EXERCISE GOAL: Only one span of the listing below should come back. It runs from the line with "Podcast: Inwestowanie w energet" through the line with "關科系學生英文演講競賽。期許藉此競賽吸引更多", and each of its lines must be reproduced exactly.

SOURCE DATA:
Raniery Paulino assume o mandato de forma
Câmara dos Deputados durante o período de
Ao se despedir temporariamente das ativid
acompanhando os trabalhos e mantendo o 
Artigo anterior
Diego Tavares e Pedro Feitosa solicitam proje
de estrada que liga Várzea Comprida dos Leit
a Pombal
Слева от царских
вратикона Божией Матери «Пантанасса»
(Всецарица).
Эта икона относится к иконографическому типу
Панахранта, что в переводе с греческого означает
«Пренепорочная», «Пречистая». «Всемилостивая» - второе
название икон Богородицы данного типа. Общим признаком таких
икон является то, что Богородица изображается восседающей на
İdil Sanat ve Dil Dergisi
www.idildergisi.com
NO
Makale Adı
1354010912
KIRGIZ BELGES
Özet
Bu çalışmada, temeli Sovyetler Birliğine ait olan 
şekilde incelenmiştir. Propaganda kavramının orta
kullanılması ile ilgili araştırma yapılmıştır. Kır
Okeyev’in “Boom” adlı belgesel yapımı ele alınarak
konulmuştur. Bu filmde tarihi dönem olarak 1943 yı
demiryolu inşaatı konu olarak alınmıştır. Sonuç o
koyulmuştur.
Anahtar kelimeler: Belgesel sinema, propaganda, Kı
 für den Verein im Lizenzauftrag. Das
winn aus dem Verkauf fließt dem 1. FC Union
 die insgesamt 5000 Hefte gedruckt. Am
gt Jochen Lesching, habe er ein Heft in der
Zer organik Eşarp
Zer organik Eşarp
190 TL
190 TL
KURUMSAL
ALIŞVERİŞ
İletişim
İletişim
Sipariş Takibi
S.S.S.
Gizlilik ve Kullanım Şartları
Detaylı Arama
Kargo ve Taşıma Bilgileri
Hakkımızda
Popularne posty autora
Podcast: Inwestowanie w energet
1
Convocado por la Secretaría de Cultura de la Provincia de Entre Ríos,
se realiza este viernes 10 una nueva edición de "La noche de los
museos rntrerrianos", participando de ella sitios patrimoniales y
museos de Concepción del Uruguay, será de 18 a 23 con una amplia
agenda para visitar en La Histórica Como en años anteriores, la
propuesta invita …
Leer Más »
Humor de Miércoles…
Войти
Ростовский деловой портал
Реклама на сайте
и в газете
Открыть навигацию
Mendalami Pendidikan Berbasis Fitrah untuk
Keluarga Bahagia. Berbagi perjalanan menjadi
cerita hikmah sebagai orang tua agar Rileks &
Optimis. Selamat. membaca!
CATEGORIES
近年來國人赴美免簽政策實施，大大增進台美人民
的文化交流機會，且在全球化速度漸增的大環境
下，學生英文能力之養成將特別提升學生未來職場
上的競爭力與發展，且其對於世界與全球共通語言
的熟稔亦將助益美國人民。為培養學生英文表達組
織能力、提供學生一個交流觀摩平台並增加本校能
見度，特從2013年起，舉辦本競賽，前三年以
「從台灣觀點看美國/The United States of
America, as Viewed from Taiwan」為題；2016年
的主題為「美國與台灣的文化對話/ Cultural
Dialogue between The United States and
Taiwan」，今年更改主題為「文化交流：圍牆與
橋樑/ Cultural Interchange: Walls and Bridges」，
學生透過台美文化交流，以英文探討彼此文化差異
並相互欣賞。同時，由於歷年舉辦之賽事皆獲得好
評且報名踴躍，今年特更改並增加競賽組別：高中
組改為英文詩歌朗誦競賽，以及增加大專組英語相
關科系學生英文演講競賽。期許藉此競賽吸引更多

--

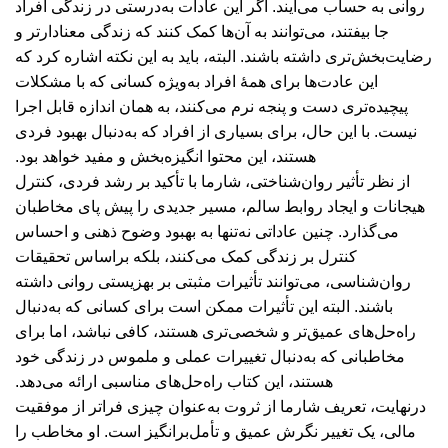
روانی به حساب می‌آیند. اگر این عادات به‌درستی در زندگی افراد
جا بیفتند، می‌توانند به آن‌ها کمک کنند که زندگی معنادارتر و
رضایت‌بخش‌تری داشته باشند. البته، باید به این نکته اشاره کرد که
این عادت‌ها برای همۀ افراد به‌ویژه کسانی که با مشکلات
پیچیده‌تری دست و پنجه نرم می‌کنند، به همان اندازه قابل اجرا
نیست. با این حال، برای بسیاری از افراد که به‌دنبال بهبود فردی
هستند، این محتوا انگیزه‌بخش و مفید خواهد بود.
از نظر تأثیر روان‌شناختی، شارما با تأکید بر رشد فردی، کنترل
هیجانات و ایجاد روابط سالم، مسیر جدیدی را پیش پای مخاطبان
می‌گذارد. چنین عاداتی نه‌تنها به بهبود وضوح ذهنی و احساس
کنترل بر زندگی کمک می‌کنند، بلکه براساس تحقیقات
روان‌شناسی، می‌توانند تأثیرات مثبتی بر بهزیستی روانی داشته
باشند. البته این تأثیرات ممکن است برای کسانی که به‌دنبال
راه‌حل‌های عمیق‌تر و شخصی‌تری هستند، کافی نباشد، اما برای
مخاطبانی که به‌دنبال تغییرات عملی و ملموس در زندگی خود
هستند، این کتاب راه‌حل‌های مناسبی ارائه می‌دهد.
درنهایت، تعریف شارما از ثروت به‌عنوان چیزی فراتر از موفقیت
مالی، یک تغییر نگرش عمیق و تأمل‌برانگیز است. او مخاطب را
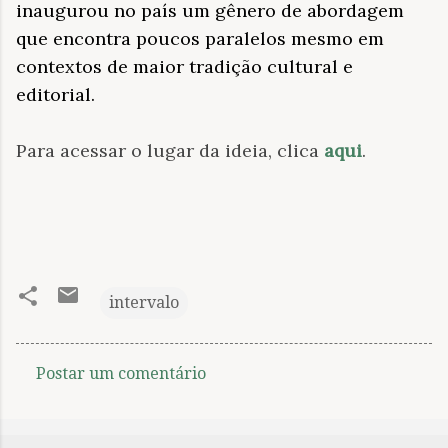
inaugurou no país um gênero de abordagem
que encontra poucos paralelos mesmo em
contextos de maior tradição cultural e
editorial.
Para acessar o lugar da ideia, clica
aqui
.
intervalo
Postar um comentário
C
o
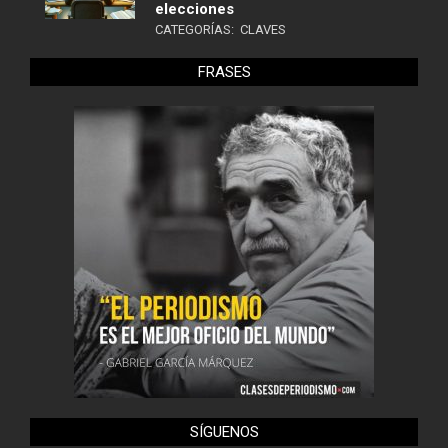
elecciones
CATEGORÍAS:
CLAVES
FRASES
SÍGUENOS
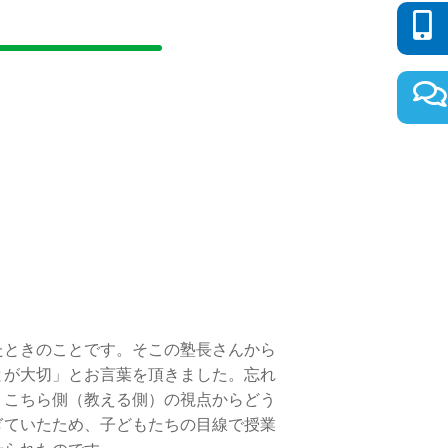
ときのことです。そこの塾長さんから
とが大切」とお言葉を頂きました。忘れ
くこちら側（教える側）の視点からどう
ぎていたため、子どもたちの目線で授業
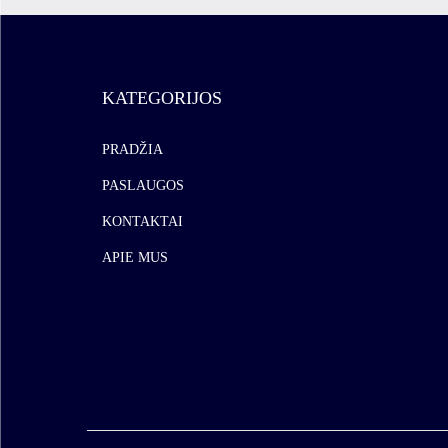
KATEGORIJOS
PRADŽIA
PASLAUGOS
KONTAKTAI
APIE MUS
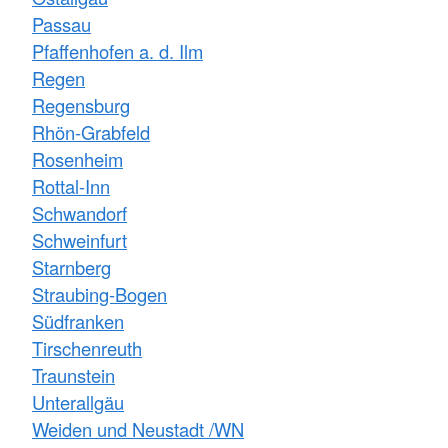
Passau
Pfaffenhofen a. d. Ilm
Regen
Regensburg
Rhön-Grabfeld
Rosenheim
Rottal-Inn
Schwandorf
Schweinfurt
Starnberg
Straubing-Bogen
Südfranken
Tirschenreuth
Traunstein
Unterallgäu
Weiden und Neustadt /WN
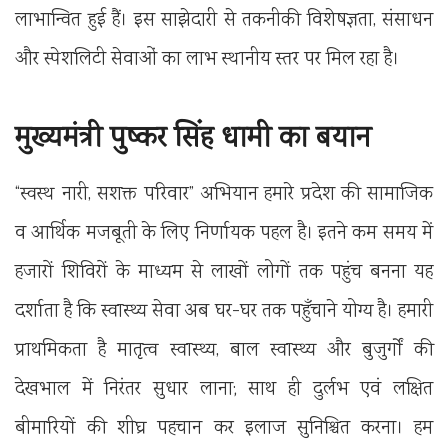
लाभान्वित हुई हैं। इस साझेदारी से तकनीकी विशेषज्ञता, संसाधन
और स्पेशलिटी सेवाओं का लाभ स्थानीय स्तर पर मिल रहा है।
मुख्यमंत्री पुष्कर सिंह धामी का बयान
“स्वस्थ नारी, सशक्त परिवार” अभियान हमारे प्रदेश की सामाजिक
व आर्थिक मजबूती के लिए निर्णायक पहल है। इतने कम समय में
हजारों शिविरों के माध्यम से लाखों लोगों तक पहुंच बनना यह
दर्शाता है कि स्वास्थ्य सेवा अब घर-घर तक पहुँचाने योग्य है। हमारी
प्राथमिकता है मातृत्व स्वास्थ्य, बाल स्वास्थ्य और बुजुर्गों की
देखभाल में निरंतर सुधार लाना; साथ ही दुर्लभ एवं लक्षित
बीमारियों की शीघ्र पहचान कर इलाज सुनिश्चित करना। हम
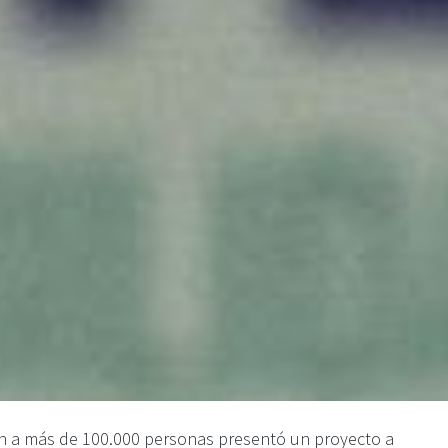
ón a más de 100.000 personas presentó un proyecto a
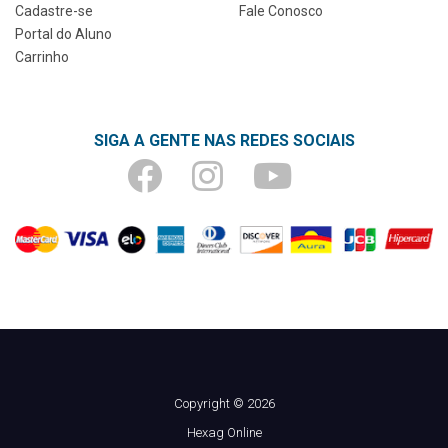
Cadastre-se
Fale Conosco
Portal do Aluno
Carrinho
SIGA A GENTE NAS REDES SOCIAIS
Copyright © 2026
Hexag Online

SOLUTION TO THIS TASK:
Podcast: Inwestowanie w energet
1
Convocado por la Secretaría de Cultura de la Provincia de Entre Ríos,
se realiza este viernes 10 una nueva edición de "La noche de los
museos rntrerrianos", participando de ella sitios patrimoniales y
museos de Concepción del Uruguay, será de 18 a 23 con una amplia
agenda para visitar en La Histórica Como en años anteriores, la
propuesta invita …
Leer Más »
Humor de Miércoles…
Войти
Ростовский деловой портал
Реклама на сайте
и в газете
Открыть навигацию
Mendalami Pendidikan Berbasis Fitrah untuk
Keluarga Bahagia. Berbagi perjalanan menjadi
cerita hikmah sebagai orang tua agar Rileks &
Optimis. Selamat. membaca!
CATEGORIES
近年來國人赴美免簽政策實施，大大增進台美人民
的文化交流機會，且在全球化速度漸增的大環境
下，學生英文能力之養成將特別提升學生未來職場
上的競爭力與發展，且其對於世界與全球共通語言
的熟稔亦將助益美國人民。為培養學生英文表達組
織能力、提供學生一個交流觀摩平台並增加本校能
見度，特從2013年起，舉辦本競賽，前三年以
「從台灣觀點看美國/The United States of
America, as Viewed from Taiwan」為題；2016年
的主題為「美國與台灣的文化對話/ Cultural
Dialogue between The United States and
Taiwan」，今年更改主題為「文化交流：圍牆與
橋樑/ Cultural Interchange: Walls and Bridges」，
學生透過台美文化交流，以英文探討彼此文化差異
並相互欣賞。同時，由於歷年舉辦之賽事皆獲得好
評且報名踴躍，今年特更改並增加競賽組別：高中
組改為英文詩歌朗誦競賽，以及增加大專組英語相
關科系學生英文演講競賽。期許藉此競賽吸引更多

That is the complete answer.